Discover The Model Evaluation Step

List the step, read its contract, and decide whether it applies

Run A Hosted Evaluation

Run benchmarks against an already-running endpoint

Evaluate A Deployed Checkpoint

Pick a deployment path, then point the step at the endpoint

Reference

What You Will Find

Configuration Reference

YAML field reference for default.yaml and tiny_chat.yaml

CLI Reference

Flags and Hydra overrides for nemotron steps run eval/model_eval

Output Artifacts

eval_results contract and on-disk layout

Tasks Catalog

NeMo Evaluator Launcher task identifiers grouped by family

Troubleshooting

Named error modes from step.toml, with cause and recovery

Concept

What You Will Learn

Concepts

Map of the concept pages and how they relate

Pipeline Overview

Artifact flow from checkpoint through eval/model_eval into eval_results

Endpoint Types And Task Families

Chat versus completions endpoints, and which benchmark families match each one

Tokenizer Alignment

Why log-probability benchmarks need a tokenizer that matches the served model

Before You Start#

  • The Nemotron repository is synced and uv sync is complete.

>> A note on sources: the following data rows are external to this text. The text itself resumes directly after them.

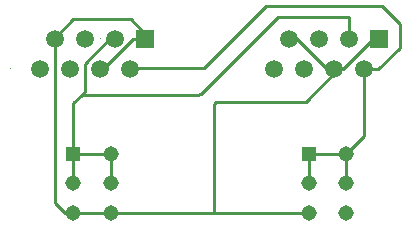
<source format=gbr>
%TF.GenerationSoftware,KiCad,Pcbnew,7.0.8*%
%TF.CreationDate,2025-01-24T11:04:58-08:00*%
%TF.ProjectId,Mini_Comp_Switch_2port,4d696e69-5f43-46f6-9d70-5f5377697463,rev?*%
%TF.SameCoordinates,Original*%
%TF.FileFunction,Copper,L2,Bot*%
%TF.FilePolarity,Positive*%
%FSLAX46Y46*%
G04 Gerber Fmt 4.6, Leading zero omitted, Abs format (unit mm)*
G04 Created by KiCad (PCBNEW 7.0.8) date 2025-01-24 11:04:58*
%MOMM*%
%LPD*%
G01*
G04 APERTURE LIST*
%TA.AperFunction,ComponentPad*%
%ADD10R,1.308000X1.308000*%
%TD*%
%TA.AperFunction,ComponentPad*%
%ADD11C,1.308000*%
%TD*%
%TA.AperFunction,ComponentPad*%
%ADD12R,1.500000X1.500000*%
%TD*%
%TA.AperFunction,ComponentPad*%
%ADD13C,1.500000*%
%TD*%
%TA.AperFunction,Conductor*%
%ADD14C,0.250000*%
%TD*%
%TA.AperFunction,Conductor*%
%ADD15C,0.000000*%
%TD*%
G04 APERTURE END LIST*
D10*
%TO.P,REF\u002A\u002A,1*%
%TO.N,N/C*%
X155250000Y-65700000D03*
D11*
%TO.P,REF\u002A\u002A,2*%
X155250000Y-68200000D03*
%TO.P,REF\u002A\u002A,3*%
X155250000Y-70700000D03*
%TO.P,REF\u002A\u002A,4*%
X158450000Y-70700000D03*
%TO.P,REF\u002A\u002A,5*%
X158450000Y-68200000D03*
%TO.P,REF\u002A\u002A,6*%
X158450000Y-65700000D03*
%TD*%
D10*
%TO.P,REF\u002A\u002A,1*%
%TO.N,N/C*%
X175157500Y-65700000D03*
D11*
%TO.P,REF\u002A\u002A,2*%
X175157500Y-68200000D03*
%TO.P,REF\u002A\u002A,3*%
X175157500Y-70700000D03*
%TO.P,REF\u002A\u002A,4*%
X178357500Y-70700000D03*
%TO.P,REF\u002A\u002A,5*%
X178357500Y-68200000D03*
%TO.P,REF\u002A\u002A,6*%
X178357500Y-65700000D03*
%TD*%
D12*
%TO.P,REF\u002A\u002A,1*%
%TO.N,N/C*%
X161290000Y-56000000D03*
D13*
%TO.P,REF\u002A\u002A,2*%
X160020000Y-58540000D03*
%TO.P,REF\u002A\u002A,3*%
X158750000Y-56000000D03*
%TO.P,REF\u002A\u002A,4*%
X157480000Y-58540000D03*
%TO.P,REF\u002A\u002A,5*%
X156210000Y-56000000D03*
%TO.P,REF\u002A\u002A,6*%
X154940000Y-58540000D03*
%TO.P,REF\u002A\u002A,7*%
X153670000Y-56000000D03*
%TO.P,REF\u002A\u002A,8*%
X152400000Y-58540000D03*
%TD*%
D12*
%TO.P,REF\u002A\u002A,1*%
%TO.N,N/C*%
X181160000Y-56000000D03*
D13*
%TO.P,REF\u002A\u002A,2*%
X179890000Y-58540000D03*
%TO.P,REF\u002A\u002A,3*%
X178620000Y-56000000D03*
%TO.P,REF\u002A\u002A,4*%
X177350000Y-58540000D03*
%TO.P,REF\u002A\u002A,5*%
X176080000Y-56000000D03*
%TO.P,REF\u002A\u002A,6*%
X174810000Y-58540000D03*
%TO.P,REF\u002A\u002A,7*%
X173540000Y-56000000D03*
%TO.P,REF\u002A\u002A,8*%
X172270000Y-58540000D03*
%TD*%
D14*
%TO.N,*%
X179890000Y-64167500D02*
X178357500Y-65700000D01*
X158280000Y-56000000D02*
X156210000Y-58070000D01*
X160140000Y-58420000D02*
X160020000Y-58540000D01*
X167130000Y-70610000D02*
X167220000Y-70700000D01*
X155980000Y-60680000D02*
X155250000Y-61410000D01*
X158450000Y-70700000D02*
X155250000Y-70700000D01*
X182880000Y-56700000D02*
X182880000Y-54740000D01*
X158750000Y-56000000D02*
X158280000Y-56000000D01*
D15*
X157500000Y-55900000D02*
X157480000Y-55880000D01*
D14*
X160090000Y-54320000D02*
X155230000Y-54320000D01*
X177350000Y-58540000D02*
X177350000Y-58870000D01*
X179890000Y-58540000D02*
X181040000Y-58540000D01*
X177350000Y-58540000D02*
X176700000Y-58540000D01*
X156210000Y-58070000D02*
X156210000Y-60450000D01*
X153670000Y-69850000D02*
X153670000Y-56000000D01*
X155250000Y-65700000D02*
X154850000Y-66100000D01*
X155250000Y-70700000D02*
X154520000Y-70700000D01*
X167130000Y-61520000D02*
X167130000Y-70610000D01*
X171520000Y-53210000D02*
X166310000Y-58420000D01*
X174900000Y-61320000D02*
X167330000Y-61320000D01*
X157750000Y-58540000D02*
X157480000Y-58540000D01*
X155230000Y-54320000D02*
X153670000Y-55880000D01*
X178357500Y-65700000D02*
X175157500Y-65700000D01*
X180580000Y-56000000D02*
X178040000Y-58540000D01*
X161290000Y-56000000D02*
X160290000Y-56000000D01*
X179890000Y-58540000D02*
X179890000Y-64167500D01*
X165870000Y-60680000D02*
X165890000Y-60660000D01*
X165890000Y-60660000D02*
X166010000Y-60660000D01*
X154520000Y-70700000D02*
X153670000Y-69850000D01*
X158450000Y-65700000D02*
X158450000Y-68200000D01*
X161290000Y-55520000D02*
X160090000Y-54320000D01*
X181350000Y-53210000D02*
X171520000Y-53210000D01*
X167330000Y-61320000D02*
X167130000Y-61520000D01*
D15*
X149880000Y-58440000D02*
X149860000Y-58420000D01*
D14*
X155250000Y-65700000D02*
X155250000Y-68200000D01*
X155980000Y-60680000D02*
X165870000Y-60680000D01*
X156210000Y-60450000D02*
X155980000Y-60680000D01*
X178040000Y-58540000D02*
X177350000Y-58540000D01*
X178357500Y-65700000D02*
X178357500Y-68200000D01*
X174160000Y-56000000D02*
X173540000Y-56000000D01*
X181040000Y-58540000D02*
X182880000Y-56700000D01*
X166010000Y-60660000D02*
X172570000Y-54100000D01*
X181160000Y-55570000D02*
X181160000Y-56000000D01*
X155030000Y-65700000D02*
X158450000Y-65700000D01*
X166310000Y-58420000D02*
X160140000Y-58420000D01*
X167220000Y-70700000D02*
X175157500Y-70700000D01*
X160290000Y-56000000D02*
X157750000Y-58540000D01*
X167130000Y-70610000D02*
X167040000Y-70700000D01*
X178620000Y-54180000D02*
X178620000Y-56000000D01*
X155250000Y-61410000D02*
X155250000Y-65700000D01*
X172570000Y-54100000D02*
X178540000Y-54100000D01*
X178540000Y-54100000D02*
X178620000Y-54180000D01*
X175157500Y-65700000D02*
X175157500Y-68200000D01*
X153670000Y-55880000D02*
X153670000Y-56000000D01*
D15*
X157480000Y-58420000D02*
X157027500Y-58420000D01*
D14*
X167040000Y-70700000D02*
X158450000Y-70700000D01*
X177350000Y-58870000D02*
X174900000Y-61320000D01*
X176700000Y-58540000D02*
X174160000Y-56000000D01*
X161290000Y-56000000D02*
X161290000Y-55520000D01*
X181160000Y-56000000D02*
X180580000Y-56000000D01*
D15*
X157027500Y-58420000D02*
X157007500Y-58440000D01*
D14*
X182880000Y-54740000D02*
X181350000Y-53210000D01*
%TD*%
M02*

</source>
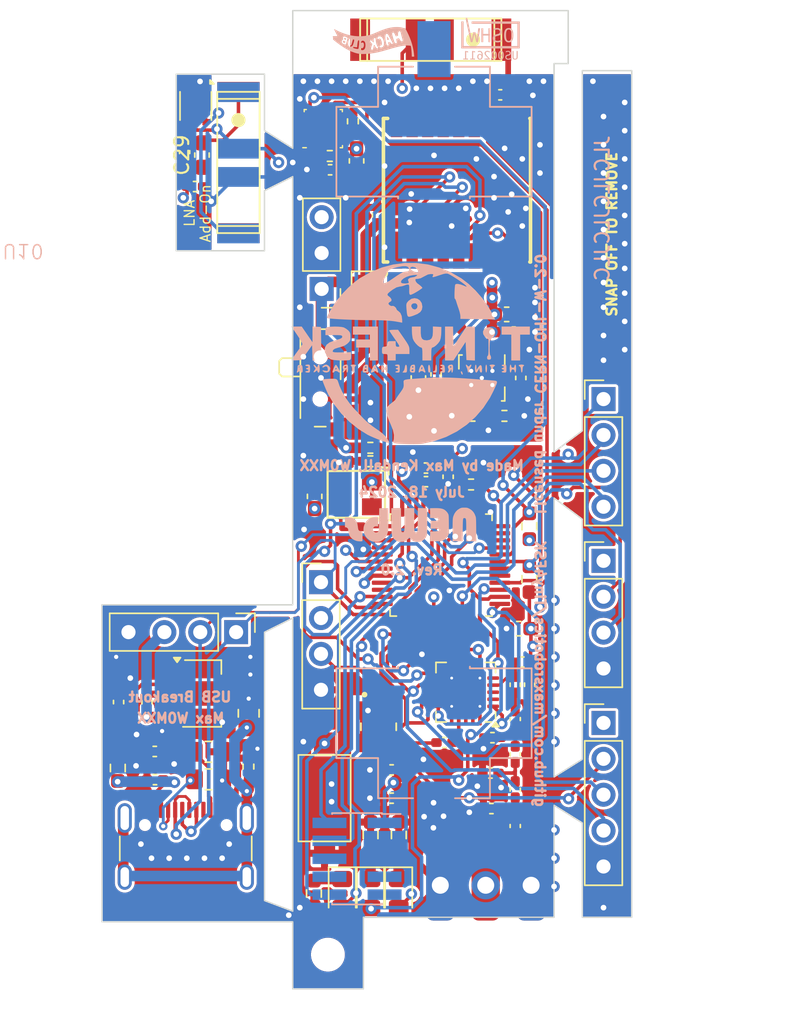
<source format=kicad_pcb>
(kicad_pcb
	(version 20240108)
	(generator "pcbnew")
	(generator_version "8.0")
	(general
		(thickness 1.6)
		(legacy_teardrops no)
	)
	(paper "A4")
	(title_block
		(title "Tiny4FSK")
	)
	(layers
		(0 "F.Cu" signal "Sig1.Cu.Front")
		(1 "In1.Cu" signal "GND.Cu")
		(2 "In2.Cu" signal "VCC.Cu")
		(31 "B.Cu" signal "Sig2.Cu.Back")
		(32 "B.Adhes" user "B.Adhesive")
		(33 "F.Adhes" user "F.Adhesive")
		(34 "B.Paste" user)
		(35 "F.Paste" user)
		(36 "B.SilkS" user "B.Silkscreen")
		(37 "F.SilkS" user "F.Silkscreen")
		(38 "B.Mask" user)
		(39 "F.Mask" user)
		(40 "Dwgs.User" user "User.Drawings")
		(41 "Cmts.User" user "User.Comments")
		(42 "Eco1.User" user "User.Eco1")
		(43 "Eco2.User" user "User.Eco2")
		(44 "Edge.Cuts" user)
		(45 "Margin" user)
		(46 "B.CrtYd" user "B.Courtyard")
		(47 "F.CrtYd" user "F.Courtyard")
		(48 "B.Fab" user)
		(49 "F.Fab" user)
		(50 "User.1" user)
		(51 "User.2" user)
		(52 "User.3" user)
		(53 "User.4" user)
		(54 "User.5" user)
		(55 "User.6" user)
		(56 "User.7" user)
		(57 "User.8" user)
		(58 "User.9" user)
	)
	(setup
		(stackup
			(layer "F.SilkS"
				(type "Top Silk Screen")
			)
			(layer "F.Paste"
				(type "Top Solder Paste")
			)
			(layer "F.Mask"
				(type "Top Solder Mask")
				(thickness 0.01)
			)
			(layer "F.Cu"
				(type "copper")
				(thickness 0.035)
			)
			(layer "dielectric 1"
				(type "prepreg")
				(thickness 0.1)
				(material "FR4")
				(epsilon_r 4.5)
				(loss_tangent 0.02)
			)
			(layer "In1.Cu"
				(type "copper")
				(thickness 0.035)
			)
			(layer "dielectric 2"
				(type "core")
				(thickness 1.24)
				(material "FR4")
				(epsilon_r 4.5)
				(loss_tangent 0.02)
			)
			(layer "In2.Cu"
				(type "copper")
				(thickness 0.035)
			)
			(layer "dielectric 3"
				(type "prepreg")
				(thickness 0.1)
				(material "FR4")
				(epsilon_r 4.5)
				(loss_tangent 0.02)
			)
			(layer "B.Cu"
				(type "copper")
				(thickness 0.035)
			)
			(layer "B.Mask"
				(type "Bottom Solder Mask")
				(thickness 0.01)
			)
			(layer "B.Paste"
				(type "Bottom Solder Paste")
			)
			(layer "B.SilkS"
				(type "Bottom Silk Screen")
			)
			(copper_finish "None")
			(dielectric_constraints no)
		)
		(pad_to_mask_clearance 0)
		(allow_soldermask_bridges_in_footprints no)
		(pcbplotparams
			(layerselection 0x00010fc_ffffffff)
			(plot_on_all_layers_selection 0x0000000_00000000)
			(disableapertmacros no)
			(usegerberextensions no)
			(usegerberattributes yes)
			(usegerberadvancedattributes yes)
			(creategerberjobfile yes)
			(dashed_line_dash_ratio 12.000000)
			(dashed_line_gap_ratio 3.000000)
			(svgprecision 6)
			(plotframeref no)
			(viasonmask no)
			(mode 1)
			(useauxorigin no)
			(hpglpennumber 1)
			(hpglpenspeed 20)
			(hpglpendiameter 15.000000)
			(pdf_front_fp_property_popups yes)
			(pdf_back_fp_property_popups yes)
			(dxfpolygonmode yes)
			(dxfimperialunits yes)
			(dxfusepcbnewfont yes)
			(psnegative no)
			(psa4output no)
			(plotreference yes)
			(plotvalue yes)
			(plotfptext yes)
			(plotinvisibletext no)
			(sketchpadsonfab no)
			(subtractmaskfromsilk no)
			(outputformat 1)
			(mirror no)
			(drillshape 0)
			(scaleselection 1)
			(outputdirectory "Production/gerbers/")
		)
	)
	(net 0 "")
	(net 1 "Earth")
	(net 2 "ANT_GPS")
	(net 3 "Net-(AE2-RF)")
	(net 4 "RF_ANT")
	(net 5 "RF_XO")
	(net 6 "BST_IN")
	(net 7 "+3.3V")
	(net 8 "BATT_SENSE")
	(net 9 "GPIO0")
	(net 10 "GPIO1")
	(net 11 "RF_RST")
	(net 12 "SCK")
	(net 13 "MISO")
	(net 14 "MOSI")
	(net 15 "RF_SS")
	(net 16 "SDA")
	(net 17 "SCL")
	(net 18 "SWDIO")
	(net 19 "SWCLK")
	(net 20 "nRST")
	(net 21 "A1")
	(net 22 "A2")
	(net 23 "D6")
	(net 24 "D7")
	(net 25 "D+")
	(net 26 "D-")
	(net 27 "SUCCESS")
	(net 28 "ERROR")
	(net 29 "TCXO")
	(net 30 "SDN")
	(net 31 "D13")
	(net 32 "D12")
	(net 33 "Net-(C27-Pad1)")
	(net 34 "Net-(U1-CSB)")
	(net 35 "Net-(U1-SDO)")
	(net 36 "unconnected-(U2-VCC_RF-Pad14)")
	(net 37 "Net-(D1-K)")
	(net 38 "Net-(D2-K)")
	(net 39 "Net-(D3-K)")
	(net 40 "+BATT")
	(net 41 "TXD")
	(net 42 "unconnected-(U2-SCL-Pad17)")
	(net 43 "unconnected-(U2-SDA-Pad16)")
	(net 44 "RXD")
	(net 45 "unconnected-(U2-PPS-Pad4)")
	(net 46 "GPS_EN")
	(net 47 "unconnected-(U2-NC-Pad18)")
	(net 48 "unconnected-(U2-NC-Pad15)")
	(net 49 "unconnected-(U2-NC-Pad7)")
	(net 50 "unconnected-(U2-NC-Pad13)")
	(net 51 "Net-(U3-VAUX)")
	(net 52 "USB")
	(net 53 "LIN")
	(net 54 "Net-(U5-VDDCORE)")
	(net 55 "Net-(U4-OUTPUT)")
	(net 56 "Net-(C15-Pad2)")
	(net 57 "Net-(J7-SHIELD)")
	(net 58 "Net-(C20-Pad1)")
	(net 59 "Net-(C24-Pad1)")
	(net 60 "Net-(J7-CC1)")
	(net 61 "unconnected-(J7-SBU2-PadB8)")
	(net 62 "Net-(J7-CC2)")
	(net 63 "unconnected-(J7-SBU1-PadA8)")
	(net 64 "unconnected-(J8-Pin_6-Pad6)")
	(net 65 "unconnected-(J8-Pin_9-Pad9)")
	(net 66 "unconnected-(J8-Pin_8-Pad8)")
	(net 67 "unconnected-(J8-Pin_7-Pad7)")
	(net 68 "Net-(U3-L)")
	(net 69 "Net-(U3-FB)")
	(net 70 "unconnected-(SW1-C-Pad3)")
	(net 71 "unconnected-(U5-PB02-Pad47)")
	(net 72 "unconnected-(U5-PA03-Pad4)")
	(net 73 "unconnected-(U5-PA01-Pad2)")
	(net 74 "unconnected-(U5-PA27-Pad39)")
	(net 75 "unconnected-(U5-PB22-Pad37)")
	(net 76 "unconnected-(U5-PA04-Pad9)")
	(net 77 "unconnected-(U5-PA05-Pad10)")
	(net 78 "unconnected-(U5-PA28-Pad41)")
	(net 79 "unconnected-(U5-PA13-Pad22)")
	(net 80 "unconnected-(U5-PB23-Pad38)")
	(net 81 "unconnected-(U5-PB03-Pad48)")
	(net 82 "Net-(U6-XIN)")
	(net 83 "Net-(C29-Pad1)")
	(net 84 "Net-(U9-RFIN)")
	(net 85 "unconnected-(U6-NC_2-Pad3)")
	(net 86 "unconnected-(U6-NC_1-Pad2)")
	(net 87 "unconnected-(U6-TXRAMP-Pad7)")
	(net 88 "unconnected-(U6-XOUT-Pad16)")
	(net 89 "unconnected-(U6-GPIO2-Pad19)")
	(net 90 "unconnected-(U6-NC_3-Pad5)")
	(net 91 "unconnected-(U6-GPIO3-Pad20)")
	(net 92 "RFOUT")
	(net 93 "Net-(AE3-A)")
	(footprint "Inductor_SMD:L_0402_1005Metric_Pad0.77x0.64mm_HandSolder" (layer "F.Cu") (at 132.595 53.765 90))
	(footprint "MountingHole:MountingHole_2.2mm_M2" (layer "F.Cu") (at 142.740304 110.576559))
	(footprint "MountingHole:MountingHole_2.2mm_M2" (layer "F.Cu") (at 158.25 45.6))
	(footprint "Inductor_SMD:L_0402_1005Metric_Pad0.77x0.64mm_HandSolder" (layer "F.Cu") (at 156 96.39875 -90))
	(footprint "Capacitor_SMD:C_0402_1005Metric_Pad0.74x0.62mm_HandSolder" (layer "F.Cu") (at 149.681921 77.094782 180))
	(footprint "Oscillator_TCXO:KDS-1XZA032768AD19" (layer "F.Cu") (at 144.75 78 180))
	(footprint "Connector_USB:USB_C_Receptacle_GCT_USB4105-xx-A_16P_TopMnt_Horizontal" (layer "F.Cu") (at 132.676776 103.010139))
	(footprint "Resistor_SMD:R_0603_1608Metric_Pad0.98x0.95mm_HandSolder" (layer "F.Cu") (at 127.865 97.365 90))
	(footprint "Resistor_SMD:R_0402_1005Metric_Pad0.72x0.64mm_HandSolder" (layer "F.Cu") (at 145.743549 74.699191))
	(footprint "Package_DFN_QFN:DFN-6-1EP_2x2mm_P0.65mm_EP1x1.6mm" (layer "F.Cu") (at 133.38 50.5 -90))
	(footprint "Connector_PinHeader_2.54mm:PinHeader_1x04_P2.54mm_Vertical" (layer "F.Cu") (at 142.25 84.21))
	(footprint "Capacitor_SMD:C_0402_1005Metric_Pad0.74x0.62mm_HandSolder" (layer "F.Cu") (at 157.020822 91.468499 90))
	(footprint "Jumper:SolderJumper-2_P1.3mm_Open_Pad1.0x1.5mm" (layer "F.Cu") (at 145.415249 63.603719 90))
	(footprint "Connector_PinHeader_2.54mm:PinHeader_1x04_P2.54mm_Vertical" (layer "F.Cu") (at 162.25 82.7))
	(footprint "Capacitor_SMD:C_0402_1005Metric_Pad0.74x0.62mm_HandSolder" (layer "F.Cu") (at 146.25 58.25 90))
	(footprint "MountingHole:MountingHole_2.2mm_M2" (layer "F.Cu") (at 122 58.05))
	(footprint "Capacitor_SMD:C_0805_2012Metric_Pad1.18x1.45mm_HandSolder" (layer "F.Cu") (at 137.131627 93.492616 -90))
	(footprint "Capacitor_SMD:C_0402_1005Metric_Pad0.74x0.62mm_HandSolder" (layer "F.Cu") (at 154.388155 95.216644 180))
	(footprint "MountingHole:MountingHole_2.2mm_M2" (layer "F.Cu") (at 142 45.75))
	(footprint "Capacitor_SMD:C_0603_1608Metric_Pad1.08x0.95mm_HandSolder" (layer "F.Cu") (at 149.145 69.755 -90))
	(footprint "Inductor_SMD:L_0402_1005Metric_Pad0.77x0.64mm_HandSolder" (layer "F.Cu") (at 156 101.47125 -90))
	(footprint "Inductor_SMD:L_0402_1005Metric_Pad0.77x0.64mm_HandSolder" (layer "F.Cu") (at 154.938985 49.712967))
	(footprint "LDO:MCP1700" (layer "F.Cu") (at 133.535 92.09 180))
	(footprint "Resistor_SMD:R_0402_1005Metric_Pad0.72x0.64mm_HandSolder" (layer "F.Cu") (at 142.872072 54.041843 180))
	(footprint "Capacitor_SMD:C_0603_1608Metric_Pad1.08x0.95mm_HandSolder" (layer "F.Cu") (at 156.25 87.5 180))
	(footprint "Capacitor_SMD:C_0402_1005Metric_Pad0.74x0.62mm_HandSolder" (layer "F.Cu") (at 150.395 69.505 -90))
	(footprint "Package_DFN_QFN:QFN-20-1EP_4x4mm_P0.5mm_EP2.5x2.5mm_ThermalVias" (layer "F.Cu") (at 152.5 92 180))
	(footprint "Capacitor_SMD:C_0402_1005Metric_Pad0.74x0.62mm_HandSolder" (layer "F.Cu") (at 142.894561 55.018579 180))
	(footprint "Capacitor_SMD:C_0402_1005Metric_Pad0.74x0.62mm_HandSolder" (layer "F.Cu") (at 129.931512 92.703313 90))
	(footprint "RF_GPS_Extended:ATGM336H" (layer "F.Cu") (at 152 56.5 90))
	(footprint "Resistor_SMD:R_0805_2012Metric_Pad1.20x1.40mm_HandSolder" (layer "F.Cu") (at 134.285858 98.167619 180))
	(footprint "Resistor_SMD:R_0603_1608Metric_Pad0.98x0.95mm_HandSolder" (layer "F.Cu") (at 157 84 -90))
	(footprint "Resistor_SMD:R_0402_1005Metric_Pad0.72x0.64mm_HandSolder" (layer "F.Cu") (at 152.974335 72.431865))
	(footprint "Capacitor_SMD:C_0402_1005Metric_Pad0.74x0.62mm_HandSolder" (layer "F.Cu") (at 150.993008 95.564505))
	(footprint "Capacitor_SMD:C_0402_1005Metric_Pad0.74x0.62mm_HandSolder" (layer "F.Cu") (at 130.497092 98.186046 180))
	(footprint "LED_SMD:LED_0805_2012Metric_Pad1.15x1.40mm_HandSolder" (layer "F.Cu") (at 143.75 106.25 -90))
	(footprint "Connector_PinHeader_2.54mm:PinHeader_1x03_P2.54mm_Vertical" (layer "F.Cu") (at 142.294431 63.452157 180))
	(footprint "Resistor_SMD:R_0402_1005Metric_Pad0.72x0.64mm_HandSolder" (layer "F.Cu") (at 144.509334 51.589349 -90))
	(footprint "LED_SMD:LED_0805_2012Metric_Pad1.15x1.40mm_HandSolder" (layer "F.Cu") (at 147.75 106.25 -90))
	(footprint "Package_SON:Texas_S-PVSON-N10_ThermalVias"
		(layer "F.Cu")
		(uuid "86002aae-9462-456c-bf6f-08ac80a2ee2a")
		(at 153.635 69.755 -90)
		(descr "3x3mm Body, 0.5mm Pitch, S-PVSON-N10, DRC, http://www.ti.com/lit/ds/symlink/tps61201.pdf")
		(tags "0.5 S-PVSON-N10 DRC")
		(property "Reference" "U3"
			(at -2.253373 1.032068 180)
			(layer "F.SilkS")
			(hide yes)
			(uuid "62730f68-0824-4bfb-a01e-27c47ebc6c94")
			(effects
				(font
					(size 0.5 0.5)
					(thickness 0.1)
					(bold yes)
				)
			)
		)
		(property "Value" "TPS61200DRC"
			(at 0 2.9 90)
			(layer "F.Fab")
			(hide yes)
			(uuid "e61fddd8-c1ef-4306-9f34-c86bbf1b3b86")
			(effects
				(font
					(size 1 1)
					(thickness 0.15)
				)
			)
		)
		(property "Footprint" "Package_SON:Texas_S-PVSON-N10_ThermalVias"
			(at 0 0 -90)
			(unlocked yes)
			(layer "F.Fab")
			(hide yes)
			(uuid "805f5feb-176c-4d7a-a1e5-4bb875744a7b")
			(effects
				(font
					(size 1.27 1.27)
				)
			)
		)
		(property "Datasheet" ""
			(at 0 0 -90)
			(unlocked yes)
			(layer "F.Fab")
			(hide yes)
			(uuid "c641e0b6-8b81-4c12-a2b0-a22331e0c97d")
			(effects
				(font
					(size 1.27 1.27)
				)
			)
		)
		(property "Description" "Low Input Voltage Synchronous Boost Converter With 1.3A Switches, Adjustable Output Voltage, 0.3-5.5V Input Voltage, VSON-10"
			(at 0 0 -90)
			(unlocked yes)
			(layer "F.Fab")
			(hide yes)
			(uuid "c0611afd-46e8-43a4-9e77-a09f4e781809")
			(effects
				(font
					(size 1.27 1.27)
				)
			)
		)
		(property "LCSC" "C140320"
			(at 0 0 -90)
			(unlocked yes)
			(layer "F.Fab")
			(hide yes)
			(uuid "8ae3bc7c-7e45-4cda-89c0-d500db445071")
			(effects
				(font
					(size 1 1)
					(thickness 0.15)
				)
			)
		)
		(property ki_fp_filters "Texas*S*PVSON*N10*ThermalVias*")
		(path "/af6df603-6716-4c99-bfd4-545b34b0214f")
		(sheetname "Root")
		(sheetfile "Tiny4FSK.kicad_sch")
		(attr smd)
		(fp_line
			(start -1.625 1.625)
			(end -0.65 1.625)
			(stroke
				(width 0.12)
				(type solid)
			)
			(layer "F.SilkS")
			(uuid "846c3f25-16dc-4f47-88dd-c57c9a92e1fb")
		)
		(fp_line
			(start -1.625 1.625)
			(end -1.625 1.4)
			(stroke
				(width 0.12)
				(type solid)
			)
			(layer "F.SilkS")
			(uuid "92ad8547-f51c-45ee-92b0-d9adc9c046a0")
		)
		(fp_line
			(start 0.65 1.625)
			(end 1.625 1.625)
			(stroke
				(width 0.12)
				(type solid)
			)
			(layer "F.SilkS")
			(uuid "32004875-21a3-4d9c-ad7a-8ccaa0d5eed2")
		)
		(fp_line
			(start 1.625 1.4)
			(end 1.625 1.625)
			(stroke
				(width 0.12)
				(type solid)
			)
			(layer "F.SilkS")
			(uuid "3d4cb362-01ca-41d4-aa6a-492b5029b737")
		)
		(fp_line
			(start 1.625 -1.4)
			(end 1.625 -1.625)
			(stroke
				(width 0.12)
				(type solid)
			)
			(layer "F.SilkS")
			(uuid "92c871bc-03bf-4e6d-b318-a6d9dfbbc267")
		)
		(fp_line
			(start -1.625 -1.625)
			(end -0.65 -1.625)
			(stroke
				(width 0.12)
				(type solid)
			)
			(layer "F.SilkS")
			(uuid "9e766c85-624d-4d5c-acda-12ab42c051a9")
		)
		(fp_line
			(start 0.65 -1.625)
			(end 1.625 -1.625)
			(stroke
				(width 0.12)
				(type solid)
			)
			(layer "F.SilkS")
			(uuid "85a4eb1d-74fa-4381-a620-5c13ea6c1b01")
		)
		(fp_line
... [1206983 chars truncated]
</source>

  • A bearer token is exported as the environment variable named in target.api_endpoint.api_key_name. Hosted smoke tests usually use NVIDIA_API_KEY.

  • A reachable evaluation endpoint URL and a model identifier the endpoint advertises.

  • A tokenizer that matches the served model when running log-probability tasks. The hosted chat smoke test does not require a tokenizer override.

Limitations And Considerations#

  • Cost: every benchmark sample issues at least one request to the endpoint, and hosted endpoints incur per-token cost.

  • Rate limits: hosted endpoints throttle concurrent requests, so set evaluation.nemo_evaluator_config.config.params.parallelism to a value the endpoint can serve.

  • Deployment: tiny_chat.yaml targets an already-deployed endpoint; default.yaml uses launcher-managed deployment for a Megatron Bridge checkpoint.

  • Comparability: scores are comparable when the endpoint type, task version, tokenizer, and generation parameters are held constant across runs. The Comparing Runs section explains the framing.